_学習対象の文章:_

★ ★ ★ ★

2016 Fiscal Year Research-status Report
眼疾患患者の微量な眼房水のミクロ環境を推察するための簡易型診断法の開発
Project/Area Number |
16K08432
|
Research Institution | Kyushu University of Health and Welfare |
Principal Investigator |
高村 徳人 九州保健福祉大学, 薬学部, 教授 (20369169)
|
Co-Investigator(Kenkyū-buntansha) |
徳永 仁 九州保健福祉大学, 薬学部, 教授 (60369171)
緒方 賢次 九州保健福祉大学, 薬学部, 講師 (90509580)

★ ★ ★ ★

_提供資料:_
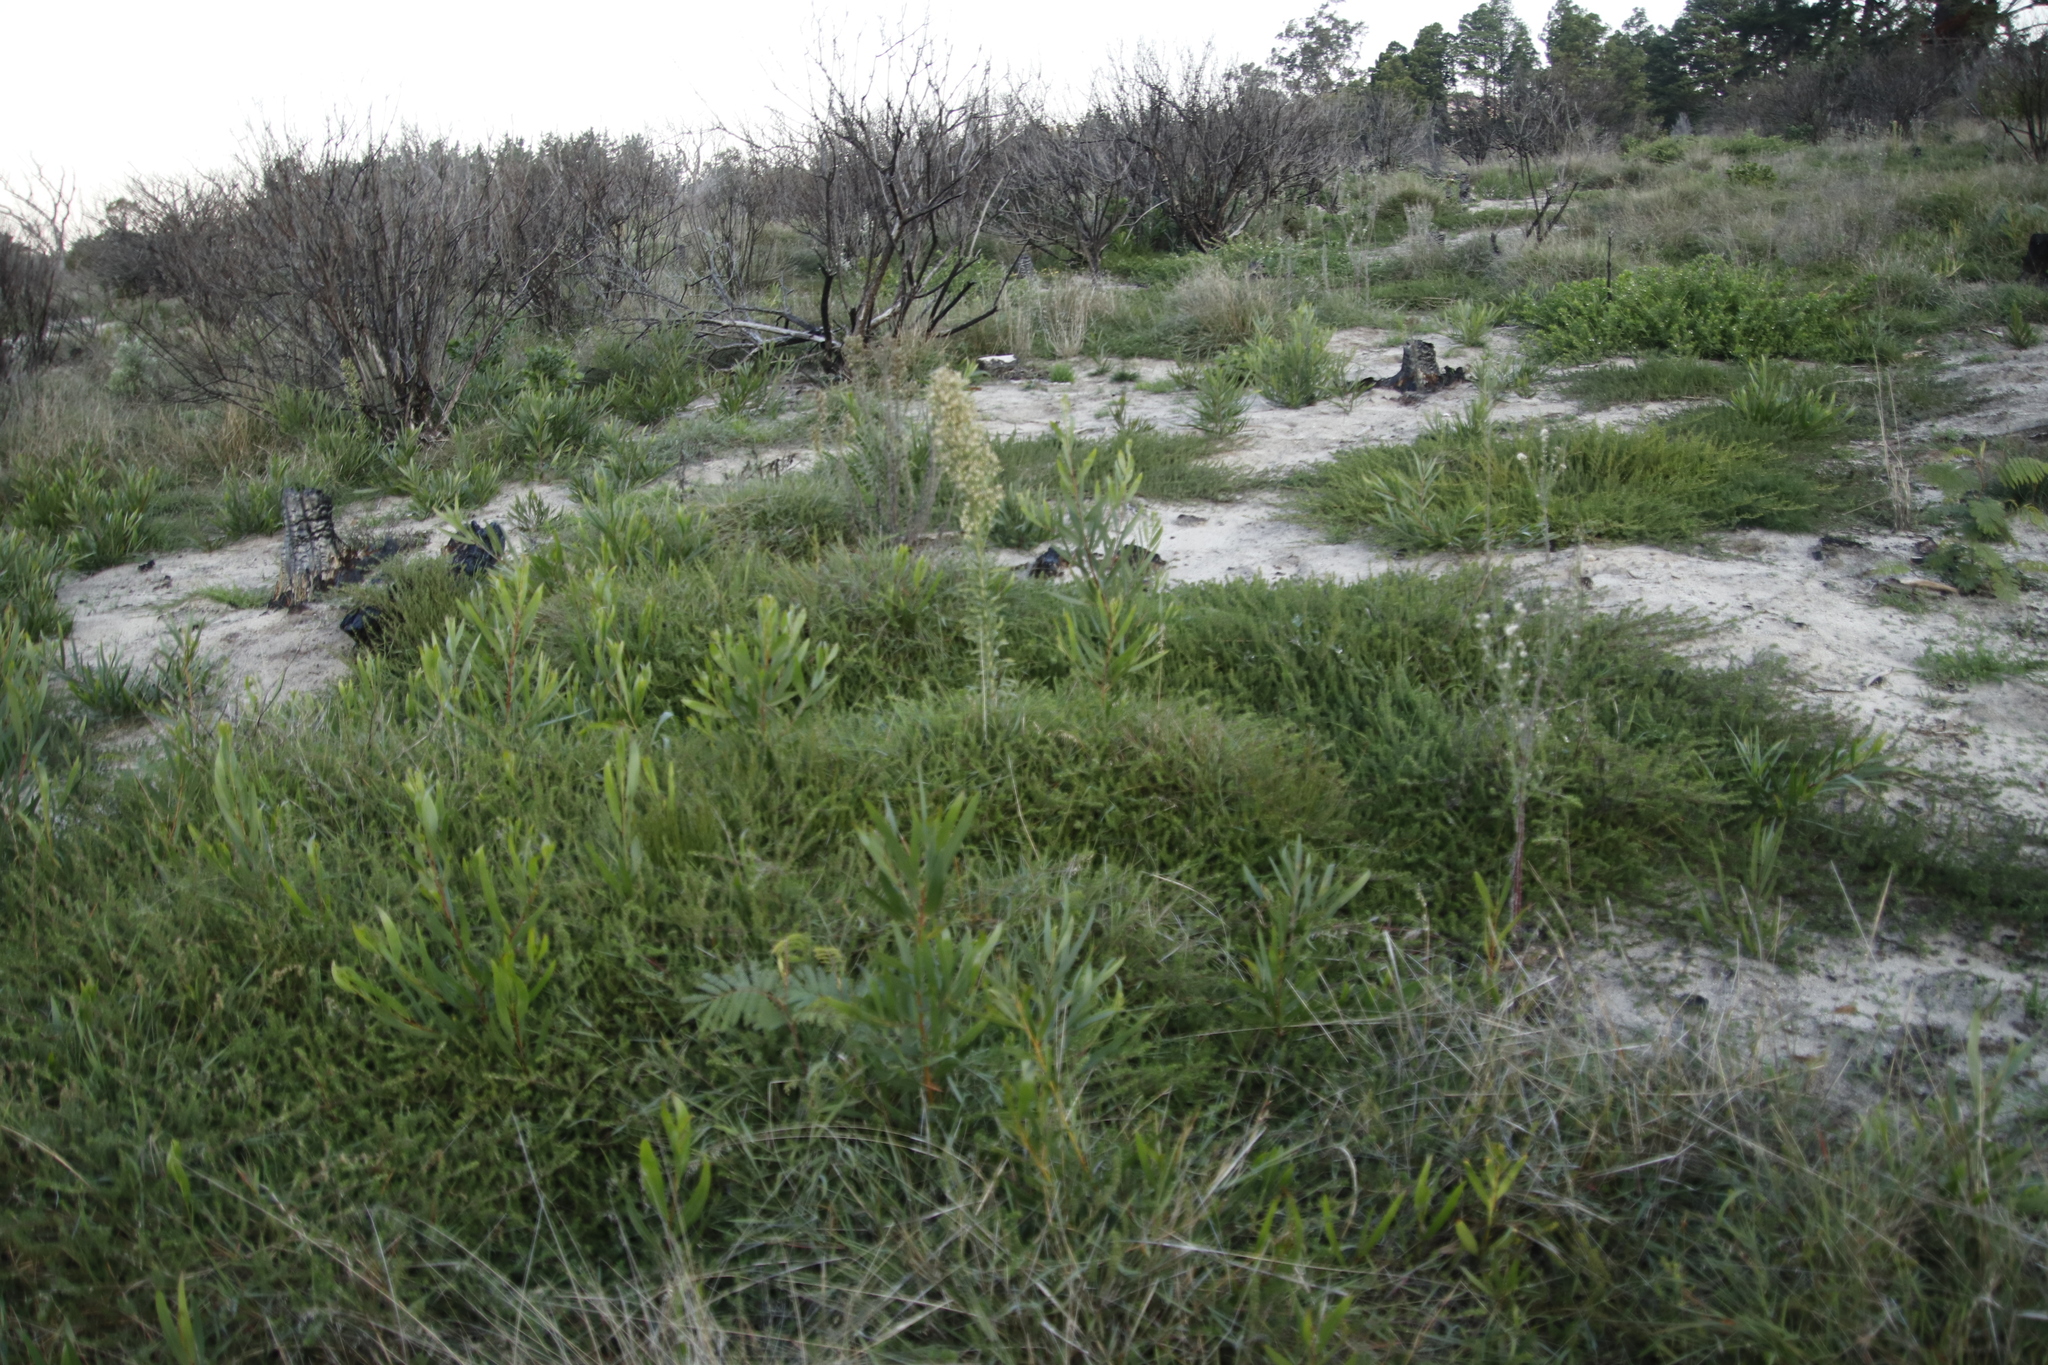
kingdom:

★ ★ ★ ★

_課題の詳細:_ 上の研究報告書のうち、「2016 Fiscal Year」を含む語句から書き始め、「薬学部, 教授 (60369171)」まで書いたところで止めて、その範囲を一字も変えずに書き出しなさい。

_解答結果:_
2016 Fiscal Year Research-status Report
眼疾患患者の微量な眼房水のミクロ環境を推察するための簡易型診断法の開発
Project/Area Number |
16K08432
|
Research Institution | Kyushu University of Health and Welfare |
Principal Investigator |
高村 徳人 九州保健福祉大学, 薬学部, 教授 (20369169)
|
Co-Investigator(Kenkyū-buntansha) |
徳永 仁 九州保健福祉大学, 薬学部, 教授 (60369171)